La plateforme construite par Thalès Alenia Space était particulièrement étudiée pour éviter le réchauffement. Le télescope lui-même comprenait un miroir primaire et un miroir secondaire réfléchissant les rayonnements vers la surface focale comprenant les capteurs HFI et LFI, munis de leurs systèmes de refroidissement et de leurs réserves de liquide cryogénique (36.000 litres d’hélium 4 et 12.000 litres d’hélium 3 pour HFI ; de l’hydrogène recyclable pour LFI, ce qui a permis un fonctionnement beaucoup plus long). La localisation était une orbite autour du point de Lagrange L2 (derrière la Terre par rapport au Soleil), pour à la fois bénéficier en permanence de l’éclairage du Soleil sur les panneaux solaires couvrant le fond de la plateforme de l’observatoire et éviter les émissions thermiques de la Terre. Un peu d’hydrazine, 160 kg, était utilisé pour les ajustements de trajectoire (il fallait évidemment suivre un plan d’exploration de la voûte céleste en évitant tout angle trop ouvert vers le Soleil (15° maximum d’inclinaison par rapport à la direction du Soleil). HFI a ainsi fonctionné entre juillet 2010 et le 17 janvier 2012 (épuisement de l’hélium). LFI a fonctionné jusqu’en octobre 2013.

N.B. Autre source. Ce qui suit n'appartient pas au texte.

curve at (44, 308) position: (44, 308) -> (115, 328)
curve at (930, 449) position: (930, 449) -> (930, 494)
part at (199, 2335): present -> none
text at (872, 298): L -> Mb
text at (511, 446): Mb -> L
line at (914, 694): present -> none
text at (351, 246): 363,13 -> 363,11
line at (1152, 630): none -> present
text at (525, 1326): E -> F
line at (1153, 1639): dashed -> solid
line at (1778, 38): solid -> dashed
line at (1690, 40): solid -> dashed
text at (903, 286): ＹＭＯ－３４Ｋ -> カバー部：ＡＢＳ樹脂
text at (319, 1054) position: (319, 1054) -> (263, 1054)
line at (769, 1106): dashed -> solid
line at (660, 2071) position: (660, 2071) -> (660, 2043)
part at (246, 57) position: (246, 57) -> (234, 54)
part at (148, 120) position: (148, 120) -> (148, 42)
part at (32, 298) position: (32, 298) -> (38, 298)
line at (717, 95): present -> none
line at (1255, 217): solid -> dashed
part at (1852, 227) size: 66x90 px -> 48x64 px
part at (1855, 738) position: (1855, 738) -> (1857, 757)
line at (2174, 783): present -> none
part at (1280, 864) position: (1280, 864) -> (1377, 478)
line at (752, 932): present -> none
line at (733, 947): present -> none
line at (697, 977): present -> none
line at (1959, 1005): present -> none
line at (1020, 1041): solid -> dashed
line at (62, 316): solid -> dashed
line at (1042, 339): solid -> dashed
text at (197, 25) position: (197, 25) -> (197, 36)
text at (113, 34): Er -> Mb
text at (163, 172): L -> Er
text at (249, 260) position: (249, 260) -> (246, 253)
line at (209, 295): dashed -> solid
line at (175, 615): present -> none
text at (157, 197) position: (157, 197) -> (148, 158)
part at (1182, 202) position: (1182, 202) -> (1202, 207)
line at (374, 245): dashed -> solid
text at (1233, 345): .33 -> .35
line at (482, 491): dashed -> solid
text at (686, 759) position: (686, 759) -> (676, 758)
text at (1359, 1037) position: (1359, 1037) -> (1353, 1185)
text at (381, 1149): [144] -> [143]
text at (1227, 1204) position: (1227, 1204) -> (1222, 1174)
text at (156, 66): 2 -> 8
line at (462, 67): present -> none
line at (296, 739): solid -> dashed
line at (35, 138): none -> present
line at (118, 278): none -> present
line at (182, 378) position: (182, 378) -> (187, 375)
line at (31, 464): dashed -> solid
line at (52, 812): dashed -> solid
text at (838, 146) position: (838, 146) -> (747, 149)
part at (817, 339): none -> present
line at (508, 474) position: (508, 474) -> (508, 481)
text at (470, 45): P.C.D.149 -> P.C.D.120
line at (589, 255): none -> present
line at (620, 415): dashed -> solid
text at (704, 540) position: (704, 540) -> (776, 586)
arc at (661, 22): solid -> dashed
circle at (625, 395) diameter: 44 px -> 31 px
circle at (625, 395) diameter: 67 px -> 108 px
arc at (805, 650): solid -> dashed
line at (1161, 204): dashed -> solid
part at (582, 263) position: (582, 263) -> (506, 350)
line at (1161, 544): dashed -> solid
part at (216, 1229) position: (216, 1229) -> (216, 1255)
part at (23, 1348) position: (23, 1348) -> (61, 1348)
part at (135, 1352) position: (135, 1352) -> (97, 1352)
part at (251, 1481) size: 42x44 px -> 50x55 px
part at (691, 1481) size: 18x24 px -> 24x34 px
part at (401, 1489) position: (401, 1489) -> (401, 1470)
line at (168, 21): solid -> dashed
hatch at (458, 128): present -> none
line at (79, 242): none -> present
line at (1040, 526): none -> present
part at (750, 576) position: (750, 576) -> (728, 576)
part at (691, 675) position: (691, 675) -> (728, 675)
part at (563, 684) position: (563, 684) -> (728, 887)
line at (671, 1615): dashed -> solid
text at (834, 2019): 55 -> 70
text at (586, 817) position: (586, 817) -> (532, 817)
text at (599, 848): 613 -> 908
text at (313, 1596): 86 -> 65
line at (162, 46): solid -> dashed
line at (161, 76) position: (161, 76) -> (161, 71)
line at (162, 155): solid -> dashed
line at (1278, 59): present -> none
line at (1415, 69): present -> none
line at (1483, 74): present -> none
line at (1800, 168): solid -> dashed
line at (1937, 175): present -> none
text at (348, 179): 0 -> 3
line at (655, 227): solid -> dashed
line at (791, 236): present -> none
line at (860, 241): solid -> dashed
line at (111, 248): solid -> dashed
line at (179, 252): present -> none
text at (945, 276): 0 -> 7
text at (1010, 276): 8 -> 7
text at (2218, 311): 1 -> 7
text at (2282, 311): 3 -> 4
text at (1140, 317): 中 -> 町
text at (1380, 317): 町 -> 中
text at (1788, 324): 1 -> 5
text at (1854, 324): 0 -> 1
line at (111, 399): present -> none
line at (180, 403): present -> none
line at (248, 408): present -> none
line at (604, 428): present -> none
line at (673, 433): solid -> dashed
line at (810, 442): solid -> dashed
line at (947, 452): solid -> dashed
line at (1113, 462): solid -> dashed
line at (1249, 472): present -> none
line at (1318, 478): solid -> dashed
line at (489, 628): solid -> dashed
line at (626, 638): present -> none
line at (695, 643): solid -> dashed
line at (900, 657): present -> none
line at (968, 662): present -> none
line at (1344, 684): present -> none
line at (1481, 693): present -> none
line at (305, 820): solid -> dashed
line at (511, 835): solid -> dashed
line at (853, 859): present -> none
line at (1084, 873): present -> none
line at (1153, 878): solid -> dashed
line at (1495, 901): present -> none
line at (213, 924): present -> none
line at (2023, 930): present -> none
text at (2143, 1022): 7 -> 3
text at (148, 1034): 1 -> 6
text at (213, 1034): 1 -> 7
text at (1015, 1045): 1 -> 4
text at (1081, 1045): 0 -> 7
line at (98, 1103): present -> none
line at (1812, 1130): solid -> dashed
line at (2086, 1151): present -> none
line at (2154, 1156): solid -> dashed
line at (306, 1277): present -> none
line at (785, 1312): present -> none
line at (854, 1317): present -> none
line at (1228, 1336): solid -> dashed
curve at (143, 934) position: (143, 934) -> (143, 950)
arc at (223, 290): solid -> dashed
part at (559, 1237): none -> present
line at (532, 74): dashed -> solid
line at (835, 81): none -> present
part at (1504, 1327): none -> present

Les résultats scientifiques ont été publiés une première fois en mars 2013, une deuxième fois fin 2014, et la version intégrale, définitive, plus fiable, des données avec les articles associés, a été publiée sur le site Web de l’ESA le 17 juillet 2018. Ils ont apporté un progrès évident à la représentation du CMB (voir illustration de titre). Le CNES nous dit que cela renforce le « modèle standard » des cosmologues (qui repose sur une combinaison de matière ordinaire, matière noire et énergie noire). Une des conséquences importantes a été, grâce au HFI, la prise de connaissance de la polarisation du CMB (signaux 50 à 100 fois plus faible que ceux de la température et 10 à 20 fois plus faible que ceux du CIB) car elle détermine comment, au niveau microscopique, vibrent les ondes qui composent la lumière. C’est l’empreinte de la dernière interaction entre la lumière et la matière avant la libération des photons.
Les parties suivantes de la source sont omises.